11. M. G et Mme F soutiennent d’une part, qu’un retour en Croatie les exposerait au risque de se voir reconduits en Russie où le contexte politique leur est défavorable. Toutefois, l’arrêté de transfert contesté n’a ni pour objet ni pour effet de les transférer aux autorités russes.
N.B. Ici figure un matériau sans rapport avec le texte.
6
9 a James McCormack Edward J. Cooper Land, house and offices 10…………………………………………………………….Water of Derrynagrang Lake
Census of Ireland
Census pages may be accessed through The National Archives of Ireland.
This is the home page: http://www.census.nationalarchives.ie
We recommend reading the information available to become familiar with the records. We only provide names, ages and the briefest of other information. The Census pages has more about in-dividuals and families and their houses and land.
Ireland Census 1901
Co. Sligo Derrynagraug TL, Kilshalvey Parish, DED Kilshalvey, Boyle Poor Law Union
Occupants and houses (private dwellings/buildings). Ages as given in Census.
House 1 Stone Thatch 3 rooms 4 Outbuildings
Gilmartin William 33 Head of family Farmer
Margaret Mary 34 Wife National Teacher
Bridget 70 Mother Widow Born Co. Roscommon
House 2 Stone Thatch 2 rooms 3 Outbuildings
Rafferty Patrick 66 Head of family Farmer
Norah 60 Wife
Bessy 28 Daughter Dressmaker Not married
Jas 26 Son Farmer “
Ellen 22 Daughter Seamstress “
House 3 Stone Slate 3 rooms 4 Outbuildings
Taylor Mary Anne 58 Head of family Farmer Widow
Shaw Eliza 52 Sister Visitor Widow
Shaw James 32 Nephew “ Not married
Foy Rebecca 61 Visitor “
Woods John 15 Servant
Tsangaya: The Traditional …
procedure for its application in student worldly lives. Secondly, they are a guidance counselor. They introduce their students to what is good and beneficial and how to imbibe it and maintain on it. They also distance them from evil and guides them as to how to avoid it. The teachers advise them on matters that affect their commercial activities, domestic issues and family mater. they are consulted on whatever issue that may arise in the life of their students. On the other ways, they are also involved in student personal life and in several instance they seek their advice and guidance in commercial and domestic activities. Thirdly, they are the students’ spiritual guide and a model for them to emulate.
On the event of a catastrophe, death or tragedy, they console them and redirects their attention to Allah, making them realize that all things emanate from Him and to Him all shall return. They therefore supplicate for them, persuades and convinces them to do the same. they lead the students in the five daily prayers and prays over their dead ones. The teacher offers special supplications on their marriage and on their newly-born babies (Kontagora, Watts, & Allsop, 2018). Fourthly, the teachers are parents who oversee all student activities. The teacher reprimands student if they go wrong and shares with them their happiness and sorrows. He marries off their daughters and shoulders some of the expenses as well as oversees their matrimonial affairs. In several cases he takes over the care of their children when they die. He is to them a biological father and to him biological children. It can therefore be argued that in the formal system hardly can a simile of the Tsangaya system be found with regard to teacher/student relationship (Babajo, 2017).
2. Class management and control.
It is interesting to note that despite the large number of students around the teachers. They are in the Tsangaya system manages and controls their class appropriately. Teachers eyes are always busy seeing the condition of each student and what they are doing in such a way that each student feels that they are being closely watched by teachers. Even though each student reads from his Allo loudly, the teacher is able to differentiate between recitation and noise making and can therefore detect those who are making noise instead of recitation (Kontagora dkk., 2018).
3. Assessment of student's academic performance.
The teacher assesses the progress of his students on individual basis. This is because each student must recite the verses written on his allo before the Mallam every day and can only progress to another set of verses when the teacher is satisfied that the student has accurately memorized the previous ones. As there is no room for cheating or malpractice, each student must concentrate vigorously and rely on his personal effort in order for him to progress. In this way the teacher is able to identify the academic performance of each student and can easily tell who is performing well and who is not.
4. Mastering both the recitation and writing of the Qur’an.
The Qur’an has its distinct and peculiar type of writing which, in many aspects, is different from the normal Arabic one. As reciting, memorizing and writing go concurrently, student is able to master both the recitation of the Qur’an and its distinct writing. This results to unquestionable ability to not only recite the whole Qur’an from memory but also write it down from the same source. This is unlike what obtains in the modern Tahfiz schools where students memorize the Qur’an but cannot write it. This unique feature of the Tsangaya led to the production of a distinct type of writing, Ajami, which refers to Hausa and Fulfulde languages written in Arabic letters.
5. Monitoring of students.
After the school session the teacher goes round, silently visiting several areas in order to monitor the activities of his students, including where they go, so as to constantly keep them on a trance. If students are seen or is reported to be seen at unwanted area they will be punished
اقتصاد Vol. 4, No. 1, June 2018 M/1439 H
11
En tout état de cause, aucune pièce du dossier n’établit leurs craintes.
12. Les autres éléments avancés, en particulier tirés des problèmes de santé de l’ enfant des requérants, né le 2 novembre 2024, qui a été hospitalisé du 15 au 18 février 2025 et auquel a été prescrit un traitement antibiotique et des examens médicaux n’établissent pas que cet enfant se trouvait, à la date dessarrêtés contestés, soit le 23 avril 2025, dans une situation de vulnérabilité exceptionnelle imposant d’instruire leurs demandes d’asile en France, alors au demeurant que le problème de santé de leur enfant n’a pas été déclaré par les requérants au cours de l’entretien réalisé avec l’OFII le 20 février 2025.
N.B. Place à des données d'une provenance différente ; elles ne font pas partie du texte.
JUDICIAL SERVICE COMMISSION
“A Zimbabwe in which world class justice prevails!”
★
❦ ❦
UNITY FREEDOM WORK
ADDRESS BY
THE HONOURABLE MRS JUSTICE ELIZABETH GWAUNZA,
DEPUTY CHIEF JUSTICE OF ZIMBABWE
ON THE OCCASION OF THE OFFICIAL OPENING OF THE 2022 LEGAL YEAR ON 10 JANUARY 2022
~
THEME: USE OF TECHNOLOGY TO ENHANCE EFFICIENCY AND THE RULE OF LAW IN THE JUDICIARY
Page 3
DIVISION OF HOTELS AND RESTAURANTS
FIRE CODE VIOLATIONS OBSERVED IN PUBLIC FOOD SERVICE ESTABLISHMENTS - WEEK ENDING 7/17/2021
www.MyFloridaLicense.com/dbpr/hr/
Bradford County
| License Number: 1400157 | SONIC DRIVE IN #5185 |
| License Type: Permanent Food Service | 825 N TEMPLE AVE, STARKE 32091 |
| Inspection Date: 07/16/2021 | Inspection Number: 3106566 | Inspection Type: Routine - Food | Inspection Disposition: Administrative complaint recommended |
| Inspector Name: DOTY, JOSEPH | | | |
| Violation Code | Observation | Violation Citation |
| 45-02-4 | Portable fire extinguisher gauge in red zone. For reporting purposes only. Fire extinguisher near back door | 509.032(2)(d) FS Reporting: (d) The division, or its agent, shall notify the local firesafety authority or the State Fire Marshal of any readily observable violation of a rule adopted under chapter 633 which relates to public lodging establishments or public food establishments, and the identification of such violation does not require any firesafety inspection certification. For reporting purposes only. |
13. En cinquième lieu, aux termes de l’article 8 de la Convention européenne de sauvegarde des droits de l’homme et des libertés fondamentales : « 1. Toute personne a droit au respect de sa vie privée et familiale, de son domicile et de sa correspondance. / 2. Il ne peut y avoir ingérence d’une autorité publique dans l’exercice de ce droit que pour autant que cette ingérence est prévue par la loi et qu’elle constitue une mesure qui, dans une société démocratique, est nécessaire à la sécurité nationale, à la sûreté publique, au bien-être économique du pays, à la défense de l’ordre et à la prévention des infractions pénales, à la protection de la santé ou de la morale, ou à la protection des droits et libertés d’autrui. ».
14. Si M. G et Mme F soutiennent avoir rejoint en France deux autres de leurs enfants mineurs, il ressort des pièces du dossier qu’ils résident avec leurs parents au centre d’hébergement pour demandeur d’asile et n’apportent aucun élément sur leur éventuel droit au séjour ni ne démontrent que la famille disposerait d’attaches particulières en France. Par suite, et compte tenu de l’arrivée récente en France des intéressés, le moyen tiré de la méconnaissance des stipulations de l’article 8 de la convention européenne de sauvegarde des droits de l’homme et des libertés fondamentales doit être écarté. L’autorité préfectorale n’a pas davantage commis d’erreur manifeste d’appréciation des conséquences de ses décisions sur la situation personnelle des intéressés.
15. Il résulte de tout ce qui précède que les conclusions à fin d’annulation présentées par M. G et Mme F doivent être rejetées ainsi que, par voie de conséquence, leurs conclusions aux fins d’injonction ainsi que celles présentées au titre des dispositions de l’article L. 761-1 du code de justice administrative et de l’article 37 de la loi du 10 juillet 1991.
D É C I D E :
Article 1er : M. G et Mme F sont admis au bénéfice de l’aide juridictionnelle provisoire.
Article 2 : La requête M. G et Mme F est rejetée.
Article 3 : Le présent jugement sera notifié à M. D G, à Mme C F et au ministre de l’intérieur.
Copie en sera adressée pour information au préfet des Bouches-du-Rhône.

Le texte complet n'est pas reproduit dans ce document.